**Task requirements**
Where the records hold the string "buttons", show the whole line it sits on.

**Task data**
■ ■ ■ ■ ■

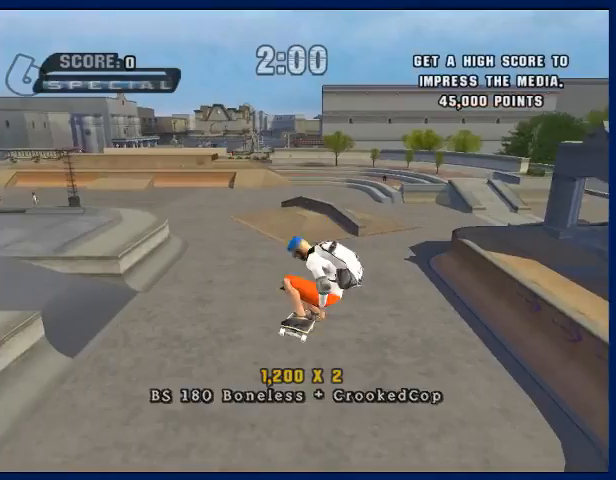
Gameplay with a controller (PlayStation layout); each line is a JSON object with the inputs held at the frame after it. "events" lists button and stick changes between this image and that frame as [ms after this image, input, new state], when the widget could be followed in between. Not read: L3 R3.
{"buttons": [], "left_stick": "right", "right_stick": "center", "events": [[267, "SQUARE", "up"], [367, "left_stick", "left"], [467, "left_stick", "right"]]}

■ ■ ■ ■ ■

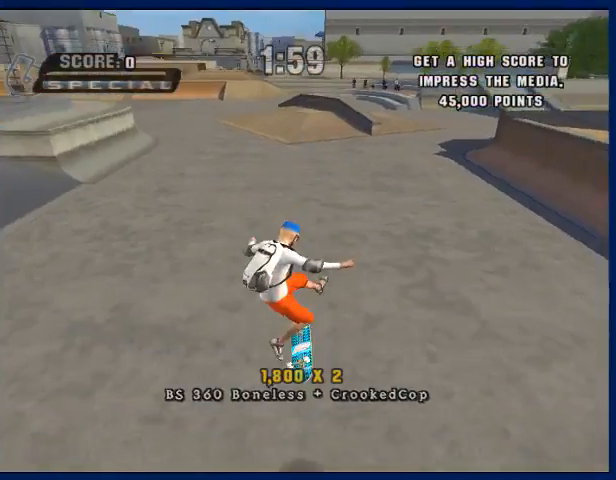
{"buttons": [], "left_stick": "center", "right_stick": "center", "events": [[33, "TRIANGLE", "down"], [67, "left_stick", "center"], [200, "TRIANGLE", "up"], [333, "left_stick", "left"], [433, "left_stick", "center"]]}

■ ■ ■ ■ ■

**Result for this exercise**
{"buttons": [], "left_stick": "right", "right_stick": "center", "events": [[267, "SQUARE", "up"], [367, "left_stick", "left"], [467, "left_stick", "right"]]}
{"buttons": [], "left_stick": "center", "right_stick": "center", "events": [[33, "TRIANGLE", "down"], [67, "left_stick", "center"], [200, "TRIANGLE", "up"], [333, "left_stick", "left"], [433, "left_stick", "center"]]}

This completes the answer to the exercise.